Понятно, что в доме вкусно пахло пирогами. Вязались толстые колючие носки. Шились длинные балахонистые платья. Велись долгие и нудные разговоры о том, что нельзя дарить поцелуя без любви, что честь девичью беречь надо смолоду, что все мужики козлы пархатые и хотят только одного, сама знаешь чего. А если всем давать, ни с чем останешься. Поэтому на танцы не пойдешь! В кино — обойдешься! Погулять еще успеешь! Лучше книжку почитай, умнее станешь. И добрая отзывчивая Танечка слушалась мамочку. Мамочка была большая, ей, следовательно, видней.
Но как-то раз Танюша не выдержала, сорвалась. А потом еще один раз и еще. Мать хваталась за сердце и кричала, что я тебя не для того рожала, чтоб ты меня живой в могилу засунула. А Танюша вошла во вкус и только посмеивалась. Закрутилась, завертелась, завелась. Назло мамочке-ключнице-домушнице, сторожихе цепной, злобной. Поперек непониманию ее дремучему, невьезжанию, тупизму. А потом, опять-таки, Сашка Епифанов. А параллельно с ним трагический Черный тюльпан. Любовь, морковь и вдохновенье. А мать ей: в наше время, в наше время. Ах, мое сердце, ах, моя поджелудочная железа! А Танюша врубает на всю мощность «Doors» и тащится. Епифанов-то у нас еще и фарцой подрабатывал. Натащит Таньке пластов, чтоб спрятала подальше, а она их на совковой «Серенаде» запиливает. Сашка услышит, тоже орать начинает. А потом успокаивается. Все равно по полтиннику как с куста уйдут. Да и не пластинки, а джинсы основное подспорье. И Танькина голубая мечта. Две с половиной мамкиных пенсии. Епифанов мог бы, конечно, с барышей подружке на обновку разориться. Но куда там! Жадный был чувак, снега зимой не допросишься.

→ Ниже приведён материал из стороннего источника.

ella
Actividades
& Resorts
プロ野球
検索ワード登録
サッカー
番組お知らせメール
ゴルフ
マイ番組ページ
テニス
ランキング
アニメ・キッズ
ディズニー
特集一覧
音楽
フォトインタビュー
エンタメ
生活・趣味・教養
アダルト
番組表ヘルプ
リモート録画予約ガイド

А Танька гордая. Уборщицей устроилась в своей собственной школе. Сразу двух зайцев убила: и общественности вызов, и возможность заработать реальные деньги. Прознавшие разделилась на два противоборствующих лагеря. Одни горой стояли за Таньку — молодец, самостоятельная, другие были категорически против: чужое говно возить, большого ума не надо. А вот мать обрадовалась, люди добрые, помощница растет! Но Танька ее резко осадила. Деньги зарабатываю строго на штаны, без них мне жизни нет. Мать снова не поняла, обиделась.